Uma fábula, que me perdoem os críticos, não é uma
ficção. E muito menos com Bukowski. Depois de havermos tragado à
Kant e todos os seus subsequentes é difícil imaginar uma moralidade
inventada, “ficcionada” ou fabulada, se tudo é reflexo da
realidade consciente ou inconsciente. São poucos e raros os autores
que não buscam localizar a realidade em suas fábulas, ficções ou
delírios; enfim uma realidade para sua imaginação. Talvez Kafka,
Rilke e os que desta realidade buscaram isolar-se (Hölderlin,
Schopenhauer, Nietzsche, Pessoa, Imre Kertész e poucos mais).
A Los Angeles de Charles Bukowski muitos de nós ja a
encontramos, talvez com outro nome. As situações que nela descreve
são bastante típicas; e comuns enttre aqueles que oferecem,
prontamente e sem hesitar, a existência à risco, por um momento
fugaz de êxtase ou delírio criativo e estético. Situações mais
bizarras e degradantes seguramente poderíam ser descritas, com um
pouco de talento literário, por qualquer indivíduo que viva à
margem da arte institucionalizada. Assim pois, nem linguagem, nem
fundo descritivo fazem a originalidade de Bukowski, ele é filho de
sua geração e do seu entorno literário.
Equivocam-se muitos os críticos que reconhecem talento e qualidades literárias num escritor apenas por suas aportações intelectuais, morais ou técnicas. Se assim o fosse...pobre Bukowski. Teria morrido sem publicar, sem dar entrevistas e sem sua Mercedez usada, conseguida já nos anos finais de sua vida. E não foram poucas as pessoas que com Bukowski se animaram a escrever, ainda que na forma de diário e sonharam publicar também, reconhecendo neste estilo seu e de alguns de seus contemporâneos uma forma de expressão pessoal e literária. Talvez poucos escritores nos transmitam tão imediatamente sensação de “vontade de escritura”. Nisso ele é reconhecidamente genial e deve ter seu nome e obra guardados e lembrados.

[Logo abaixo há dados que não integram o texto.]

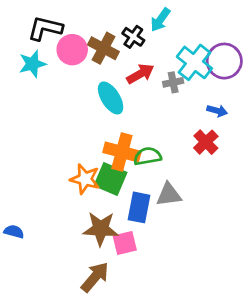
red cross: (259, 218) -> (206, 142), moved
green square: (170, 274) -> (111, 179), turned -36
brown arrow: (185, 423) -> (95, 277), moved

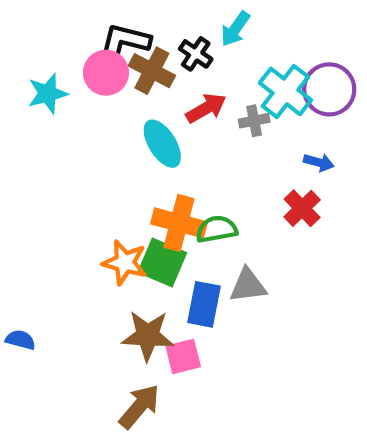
black L-shape: (45, 28) -> (125, 41), moved

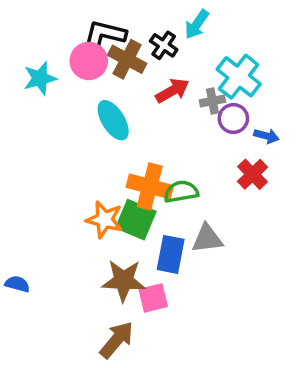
purple circle: (329, 89) -> (233, 118), moved, size x0.7
cyan ellipse: (162, 144) -> (113, 120), moved

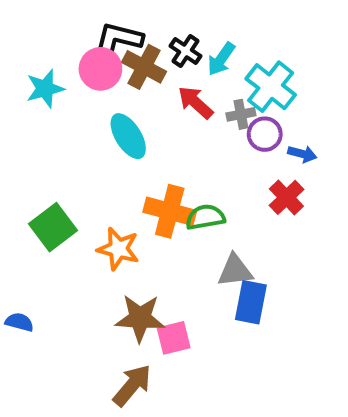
cyan arrow: (197, 24) -> (221, 59), moved
red arrow: (172, 91) -> (195, 102), turned -108
green square: (136, 220) -> (53, 227), moved, turned 30
blue rectangle: (171, 254) -> (251, 302), moved

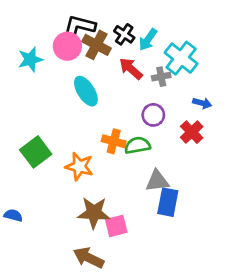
purple circle: (265, 134) -> (153, 115), moved
orange cross: (170, 211) -> (114, 141), size x0.7
brown arrow: (132, 385) -> (89, 258), turned -104

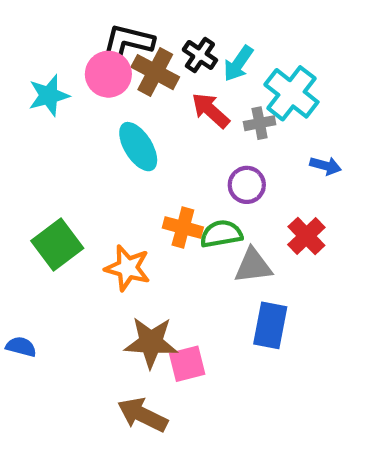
red cross: (192, 132) -> (306, 236), moved
gray triangle: (157, 181) -> (253, 266), moved

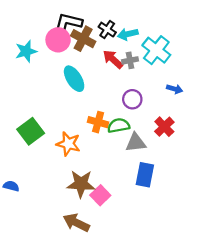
cyan arrow: (238, 64) -> (128, 34), turned 42
gray cross: (260, 123) -> (130, 60), moved
pink square: (187, 364) -> (100, 195), turned -30

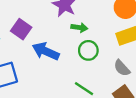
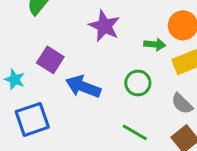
green arrow: (79, 28) -> (155, 44), moved

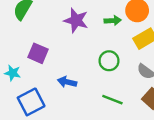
green arrow: (155, 44) -> (113, 21), moved
blue arrow: (83, 87) -> (67, 82), moved, size x0.7

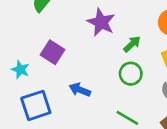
green arrow: (113, 21) -> (132, 44), moved, turned -49

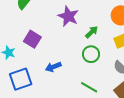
blue arrow: (80, 90) -> (53, 67), turned -42

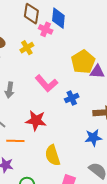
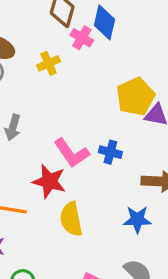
pink L-shape: (46, 83) -> (72, 153), moved
blue cross: (72, 98) -> (110, 152), turned 32
yellow semicircle: (53, 155) -> (71, 219), moved

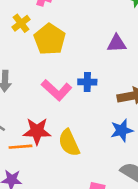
yellow pentagon: (136, 97) -> (50, 39), moved
red star: (49, 181) -> (37, 131), moved

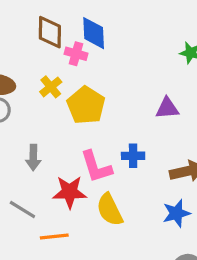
pink L-shape: (57, 90) -> (96, 167), turned 32
red star: (37, 131) -> (70, 192), moved
yellow semicircle: (69, 143) -> (110, 210), moved

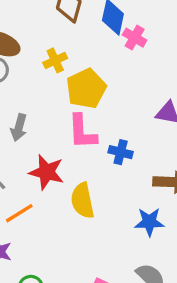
pink cross: (76, 54) -> (135, 38), moved
pink L-shape: (96, 167) -> (82, 132), moved
orange line: (54, 236) -> (19, 213), turned -40

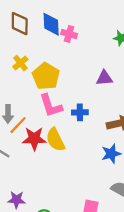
yellow semicircle: (83, 201) -> (55, 140), moved
orange line: (19, 213) -> (18, 125), moved

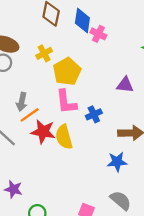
blue cross: (80, 112) -> (94, 114), turned -35

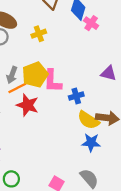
yellow pentagon: (67, 72) -> (35, 75), moved
yellow semicircle: (64, 137) -> (88, 120), moved, turned -50

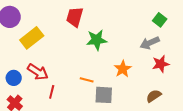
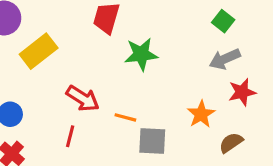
green square: (160, 20) -> (223, 21), moved
orange star: (123, 69) -> (201, 114), moved
red arrow: (38, 72) -> (83, 98), moved

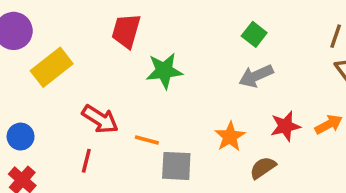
red star: (242, 92) -> (285, 126), moved

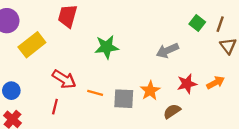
red trapezoid: (126, 31) -> (68, 16), moved
green square: (254, 34) -> (197, 23), moved
gray square: (176, 166) -> (124, 99), moved

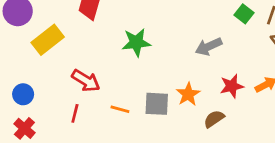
orange line: (95, 93) -> (120, 109), moved

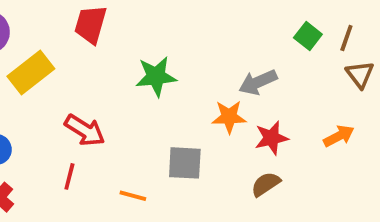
red star: (232, 86) -> (271, 138), moved
orange star: (188, 94) -> (229, 117), moved, turned 30
orange line: (120, 109) -> (133, 196), moved

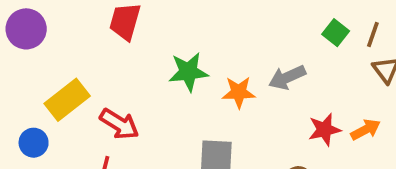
yellow rectangle: (31, 73) -> (67, 100), moved
orange star: (229, 117) -> (239, 92), moved
red star: (271, 138) -> (324, 130), moved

O fabulário de Bukowski não moraliza, ao contrário, desmoraliza a todos, ou melhor, “imoraliza” a todos. Seus delírios não são produzidos pelo seu consumo de álcool e sim produzidos pela sua ressaca. Talvez menos pelo efeito do álcool sua ressaca era outra: ressaca da vida urbana, vida mundana, vida noturna e sobretudo de toda esta gente que dela participa. Qualquer pessoa sabe que em estado de embriaguez os acontecimentos, os fatos e as pessoas podem nos parecer algo estranhos e bizarros, mas não nos ocorre naquele momento encontrar-lhes um sentido ou significado; e é verdade que na maioria dos casos, participa-se com integridade e cúmplice interesse de sua presentidade. Inventamos todas estas sensações (estranhamento, bizarrice, absurdidade, etc.) críticas tardiamente, e nos falta sobriedade, porque a ressaca ainda é um estado distinto de consciencia. Além da ressaca toda a análise, crítica ou descrição é um estado extemporâneo da consciência, onde podemos depositar deliberadamente qualquer recurso de ficção ou interpretação (razão, emoção, justificação, moralização, etc.), basta para isto uma boa dose de culpabilidade e conivência.
Aí reside nossa imoralidade e é ela que nos é jogada na cara por Bukowski. Por isso as criaturas inocentes não se identificam com a leitura deste escritor: aquelas que nunca beberam desmesuradamente; que nunca se entregaram a sensação de um ato violento, ao êxtase do delírio espontâneo ou não, ao preconceito imanente das intuições que os anos em solidão originam e acumulam; aquelas que nunca perscrutaram as debilidades e fortalezas dos viciados, dependentes, marginalizados, doentes, solitários e maníacos em geral; e sobrevivem a necessidade de descrevê-los e pôr em exercício recursos de análise e de moralização. "A inocência nada mais é que a ausência de hipocresia".
Ele, em vida e em literatura, de forma covarde e
valorosa (pois afinal de contas fez literatura) e diferente de nós,
assumiu honestamente seus vícios, debilidades, preconceitos se seu
rechaço à uma imoralidade da qual ele tampouco pode escapar. Apenas
teve a decência de não nos pedir desculpas. Evitou a irrealidade e
descreveu tudo sem encenações psicológicas: duro e triste.